### SELECTED PASSAGE

Top Books of 2015December 31, 2015
I've read many good books this year. Here are my choices for the best ones of 2015. I read other good books this year that were older books so I left them off the list. And I'm sure I'll eventually read some other good books published this year. But here's my top ten that I read from this year. I hope you find some of these interesting and check them out.
In this fun book, author Chad Gibbs recounts trips to 13 countries over a two-year period. In each, he writes a bit about Christians he met there and how they taught him something about faith beyond what he learned growing up in the heart of the U.S. 'Bible belt.' Humorous and well-written, the book's a quick, easy read. I love the idea of the book and the lesson of a faith that transcends national boundaries (and would especially love someone to give me a nice advance to write a similar book!). My disappointment with the book is I wanted to spend more time in each place, especially since he writes quite a bit about traveling itself and therefore leaves little room for the Christian voices in the countries. Maybe he could've written a longer book or covered fewer countries. But it's still worth picking up.

######
### SOURCE INFORMATION

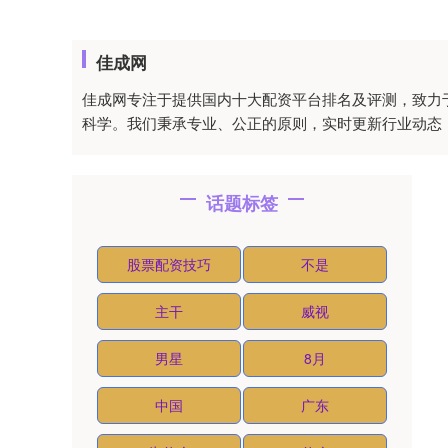
佳成网
佳成网专注于提供国内十大配资平台排名及评测，致力
科学。我们秉承专业、公正的原则，实时更新行业动态
话题标签
股票配资技巧
不是
主干
威视
男星
8月
中国
广东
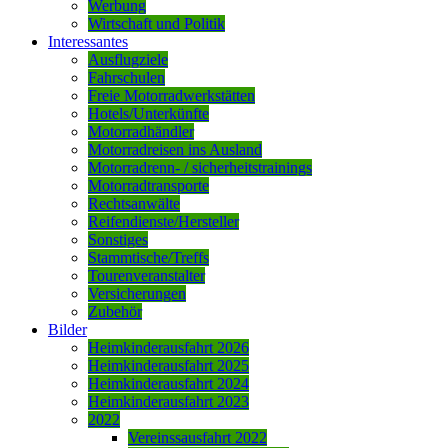
Werbung
Wirtschaft und Politik
Interessantes
Ausflugziele
Fahrschulen
Freie Motorradwerkstätten
Hotels/Unterkünfte
Motorradhändler
Motorradreisen ins Ausland
Motorradrenn- / sicherheitstrainings
Motorradtransporte
Rechtsanwälte
Reifendienste/Hersteller
Sonstiges
Stammtische/Treffs
Tourenveranstalter
Versicherungen
Zubehör
Bilder
Heimkinderausfahrt 2026
Heimkinderausfahrt 2025
Heimkinderausfahrt 2024
Heimkinderausfahrt 2023
2022
Vereinssausfahrt 2022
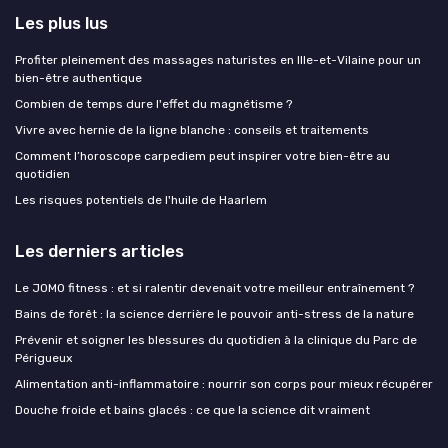
Les plus lus
Profiter pleinement des massages naturistes en Ille-et-Vilaine pour un
bien-être authentique
Combien de temps dure l'effet du magnétisme ?
Vivre avec hernie de la ligne blanche : conseils et traitements
Comment l’horoscope carpediem peut inspirer votre bien-être au
quotidien
Les risques potentiels de l'huile de Haarlem
Les derniers articles
Le JOMO fitness : et si ralentir devenait votre meilleur entraînement ?
Bains de forêt : la science derrière le pouvoir anti-stress de la nature
Prévenir et soigner les blessures du quotidien à la clinique du Parc de
Périgueux
Alimentation anti-inflammatoire : nourrir son corps pour mieux récupérer
Douche froide et bains glacés : ce que la science dit vraiment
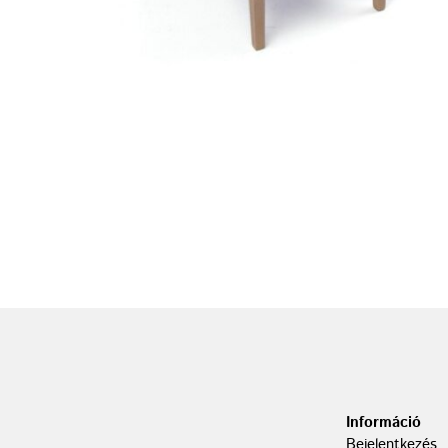
Információ
Bejelentkezés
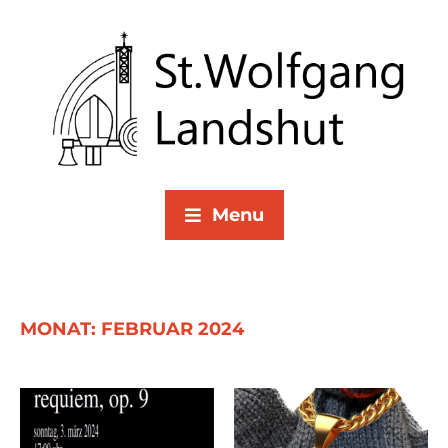
Menu
MONAT:
FEBRUAR 2024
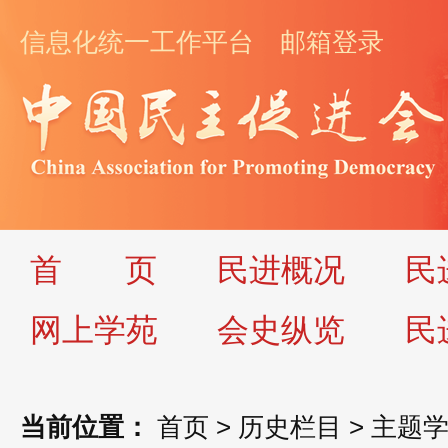
信息化统一工作平台
邮箱登录
首
页
民进概况
民
网上学苑
会史纵览
民
当前位置：
首页
>
历史栏目
>
主题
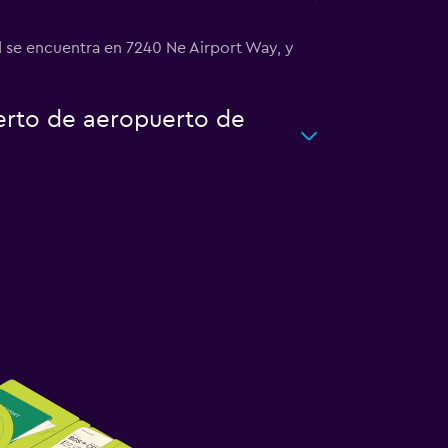
d se encuentra en 7240 Ne Airport Way, y
uerto de aeropuerto de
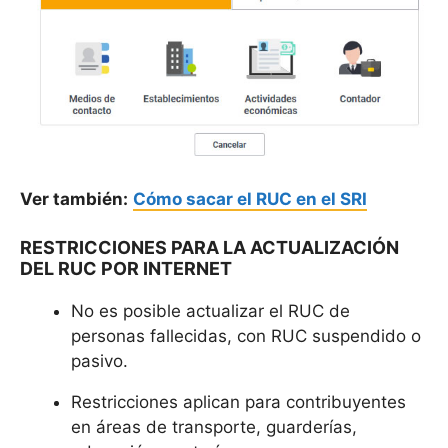
Ver también:
Cómo sacar el RUC en el SRI
RESTRICCIONES PARA LA ACTUALIZACIÓN
DEL RUC POR INTERNET
No es posible actualizar el RUC de
personas fallecidas, con RUC suspendido o
pasivo.
Restricciones aplican para contribuyentes
en áreas de transporte, guarderías,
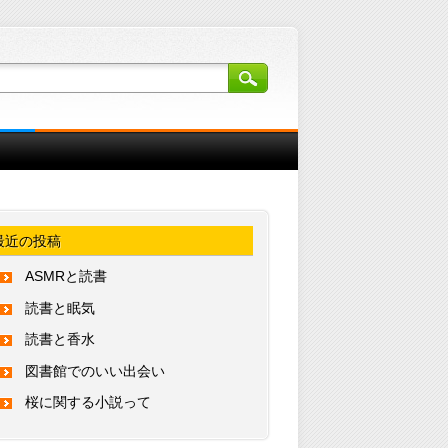
最近の投稿
ASMRと読書
読書と眠気
読書と香水
図書館でのいい出会い
桜に関する小説って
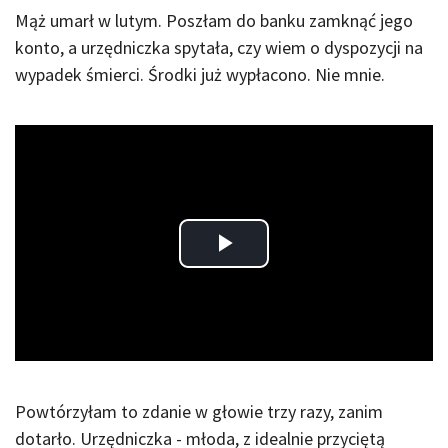
Mąż umarł w lutym. Poszłam do banku zamknąć jego
konto, a urzędniczka spytała, czy wiem o dyspozycji na
wypadek śmierci. Środki już wypłacono. Nie mnie.
Play
Video
Powtórzyłam to zdanie w głowie trzy razy, zanim
dotarło. Urzędniczka - młoda, z idealnie przyciętą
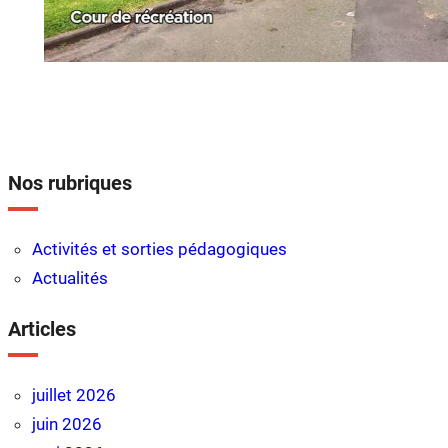
Nos rubriques
Activités et sorties pédagogiques
Actualités
Articles
juillet 2026
juin 2026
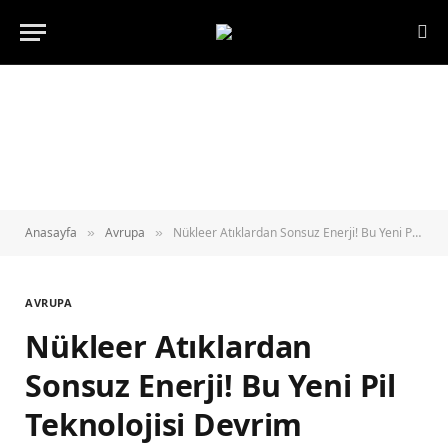
Anasayfa
Avrupa
Nükleer Atıklardan Sonsuz Enerji! Bu Yeni Pil Teknolojisi Devrim Yaratabilir
»
»
AVRUPA
Nükleer Atıklardan
Sonsuz Enerji! Bu Yeni Pil
Teknolojisi Devrim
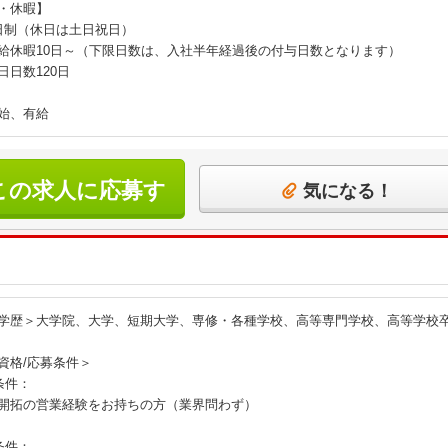
・休暇】
日制（休日は土日祝日）
給休暇10日～（下限日数は、入社半年経過後の付与日数となります）
日日数120日
始、有給
この求人に応募す
気になる！
る
学歴＞大学院、大学、短期大学、専修・各種学校、高等専門学校、高等学校
資格/応募条件＞
条件：
開拓の営業経験をお持ちの方（業界問わず）
条件：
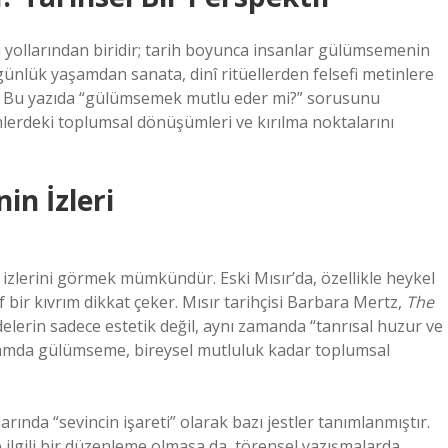
ollarından biridir; tarih boyunca insanlar gülümsemenin
, günlük yaşamdan sanata, dinî ritüellerden felsefi metinlere
r. Bu yazıda “gülümsemek mutlu eder mi?” sorusunu
emlerdeki toplumsal dönüşümleri ve kırılma noktalarını
n İzleri
izlerini görmek mümkündür. Eski Mısır’da, özellikle heykel
f bir kıvrım dikkat çeker. Mısır tarihçisi Barbara Mertz,
The
delerin sadece estetik değil, aynı zamanda “tanrısal huzur ve
ağlamda gülümseme, bireysel mutluluk kadar toplumsal
ında “sevincin işareti” olarak bazı jestler tanımlanmıştır.
gili bir düzenleme olmasa da, törensel yazışmalarda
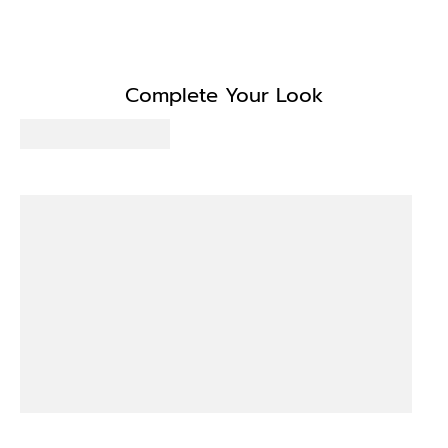
Complete Your Look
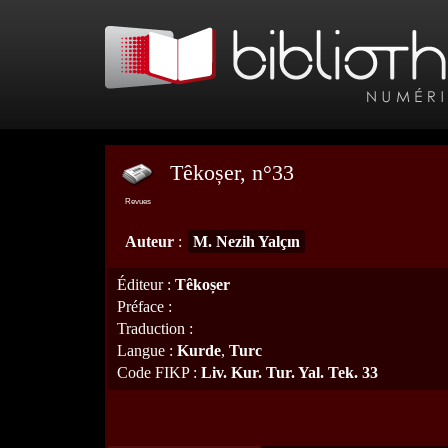
Têkoșer, n°33
Revues
Auteur
:
M. Nezih Yalçın
Éditeur
:
Têkoșer
Préface
:
Traduction
:
Langue
:
Kurde
,
Turc
Code FIKP
:
Liv. Kur. Tur. Yal. Tek. 33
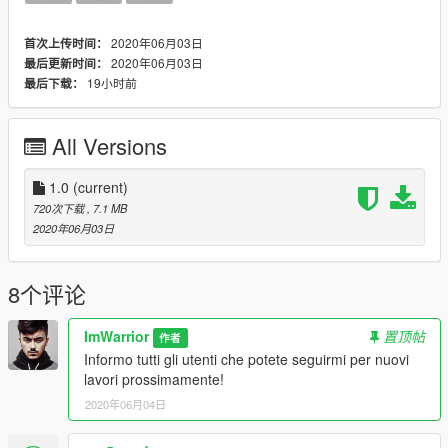
2020年06月03日
首次上传时间：
2020年06月03日
最后更新时间：
19小时前
最后下载：
All Versions
1.0
(current)
720次下载
, 7.1 MB
2020年06月03日
8个评论
ImWarrior
置顶帖
作者
Informo tutti gli utenti che potete seguirmi per nuovi
lavori prossimamente!
2020年06月04日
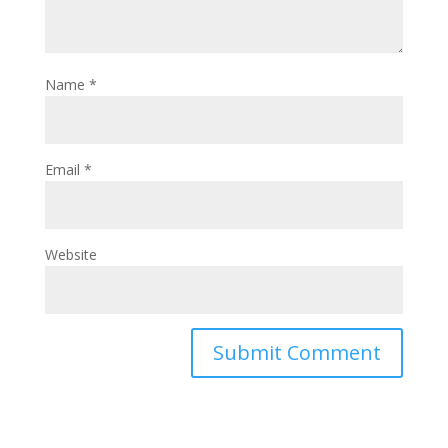
Name
*
Email
*
Website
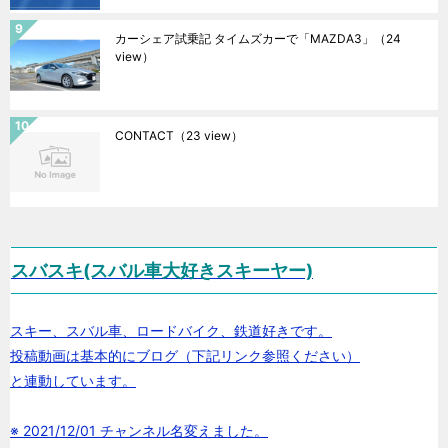
カーシェア試乗記 タイムズカーで「MAZDA3」
（24
view）
CONTACT
（23 view）
スバスキ(スバル車大好きスキーヤー)
スキー、スバル車、ロードバイク、鉄道好きです。
投稿動画は基本的にブログ（下記リンク参照ください）
と連動しています。
※ 2021/12/01 チャンネル名変えました。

######

■ REQUIRED TASKS ■
A – How many countries does Chad Gibbs recount trips to in the book described in the Top Books of 2015 post?
B – Echo the part of the Top Books of 2015 post starting with "Top Books of" and going on through "check them out.".
C – Does each statement below agree with the Top Books of 2015 post? Answer yes or no for each, and quote the words from the post that decide it.
(i) Good books the writer read this year that were older were left off the list.
(ii) Chad Gibbs grew up outside the U.S. "Bible belt."
(iii) The writer wanted the book to spend more time in each place.

■ RESPONSE LIST ■
A – He recounts trips to 13 countries over a two-year period.

B –
Top Books of 2015December 31, 2015
I've read many good books this year. Here are my choices for the best ones of 2015. I read other good books this year that were older books so I left them off the list. And I'm sure I'll eventually read some other good books published this year. But here's my top ten that I read from this year. I hope you find some of these interesting and check them out.

C –
(i) Yes: "I read other good books this year that were older books so I left them off the list."
(ii) No: "growing up in the heart of the U.S. 'Bible belt.'"
(iii) Yes: "I wanted to spend more time in each place"